### Given instruction 1
Set down the records exactly, beginning at the start of the records and stopping after the line that contains "red trapezoid: rotated", with both ends included.

### Provided passage
☆ ☆ ☆ ☆ ☆ ☆ ☆
SMART icon indicating copy to clipboard operation
SMART copied to clipboard

Forbid duplicate data with labels from being ingested

Open schittarath3-rti opened this issue 3 years ago • 6 comments

This throws a form error is duplicate data with old labels in ingested through the update data pipeline. Does not affect project creation data upload.

Error shows which rows in the uploaded data contains this problem

schittarath3-rti avatar Jun 30 '22 16:06 schittarath3-rti

I think the part where it shows which rows are problem-causing is not user-friendly.

Currently, it shows it as a csv, but pandas has a to_html function for dataframes which could look better. It does not work well with django form errors though because it shows it has the string rather than html.

schittarath3-rti avatar Jun 30 '22 16:06 schittarath3-rti

Current error message: image

schittarath3-rti avatar Jun 30 '22 16:06 schittarath3-rti

Also what do you guys think about limiting the number of rows that is displayed? Currently, it shows all rows.
☆ ☆ ☆ ☆ ☆ ☆ ☆
### Given instruction 2
In the issue thread, begin at the words "Error shows which" and stop after "rather than html.". Give that span again with "csv" updated to "plain table".
☆ ☆ ☆ ☆ ☆ ☆ ☆
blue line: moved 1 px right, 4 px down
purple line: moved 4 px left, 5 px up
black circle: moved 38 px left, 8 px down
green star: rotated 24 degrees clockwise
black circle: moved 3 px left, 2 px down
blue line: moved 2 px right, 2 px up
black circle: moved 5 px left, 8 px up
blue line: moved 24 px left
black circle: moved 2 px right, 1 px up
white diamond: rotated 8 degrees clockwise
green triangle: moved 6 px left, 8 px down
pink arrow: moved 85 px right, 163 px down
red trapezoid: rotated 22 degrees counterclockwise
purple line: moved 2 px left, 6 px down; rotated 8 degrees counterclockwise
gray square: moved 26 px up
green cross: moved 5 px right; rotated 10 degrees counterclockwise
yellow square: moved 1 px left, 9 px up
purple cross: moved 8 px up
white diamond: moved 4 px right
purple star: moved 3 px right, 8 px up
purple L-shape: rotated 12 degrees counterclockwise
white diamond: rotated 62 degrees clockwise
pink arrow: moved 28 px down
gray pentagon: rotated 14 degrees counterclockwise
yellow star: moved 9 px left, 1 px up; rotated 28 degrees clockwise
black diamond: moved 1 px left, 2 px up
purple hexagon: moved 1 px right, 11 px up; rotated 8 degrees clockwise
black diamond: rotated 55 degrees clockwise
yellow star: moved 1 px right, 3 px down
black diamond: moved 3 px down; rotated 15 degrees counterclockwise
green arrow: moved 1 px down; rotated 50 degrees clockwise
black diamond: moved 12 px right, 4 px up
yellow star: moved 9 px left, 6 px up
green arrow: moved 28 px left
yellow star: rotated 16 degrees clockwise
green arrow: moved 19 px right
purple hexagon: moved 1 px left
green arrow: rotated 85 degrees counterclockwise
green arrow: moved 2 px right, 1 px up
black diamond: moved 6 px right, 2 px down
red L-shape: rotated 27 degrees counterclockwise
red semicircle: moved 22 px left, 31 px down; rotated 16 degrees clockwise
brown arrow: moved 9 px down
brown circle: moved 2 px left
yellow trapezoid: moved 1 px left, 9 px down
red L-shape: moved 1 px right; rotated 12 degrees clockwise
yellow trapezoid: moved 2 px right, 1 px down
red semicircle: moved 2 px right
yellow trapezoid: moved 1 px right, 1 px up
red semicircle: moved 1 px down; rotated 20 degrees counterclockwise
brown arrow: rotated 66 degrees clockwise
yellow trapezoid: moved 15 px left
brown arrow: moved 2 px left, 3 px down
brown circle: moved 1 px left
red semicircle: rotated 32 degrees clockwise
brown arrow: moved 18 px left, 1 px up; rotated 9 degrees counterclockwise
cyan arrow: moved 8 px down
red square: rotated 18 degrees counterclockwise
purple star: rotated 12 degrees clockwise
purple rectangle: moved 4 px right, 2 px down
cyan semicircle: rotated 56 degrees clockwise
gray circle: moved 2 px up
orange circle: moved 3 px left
☆ ☆ ☆ ☆ ☆ ☆ ☆
### Answer 1
blue line: moved 1 px right, 4 px down
purple line: moved 4 px left, 5 px up
black circle: moved 38 px left, 8 px down
green star: rotated 24 degrees clockwise
black circle: moved 3 px left, 2 px down
blue line: moved 2 px right, 2 px up
black circle: moved 5 px left, 8 px up
blue line: moved 24 px left
black circle: moved 2 px right, 1 px up
white diamond: rotated 8 degrees clockwise
green triangle: moved 6 px left, 8 px down
pink arrow: moved 85 px right, 163 px down
red trapezoid: rotated 22 degrees counterclockwise

### Answer 2
Error shows which rows in the uploaded data contains this problem

schittarath3-rti avatar Jun 30 '22 16:06 schittarath3-rti

I think the part where it shows which rows are problem-causing is not user-friendly.

Currently, it shows it as a plain table, but pandas has a to_html function for dataframes which could look better. It does not work well with django form errors though because it shows it has the string rather than html.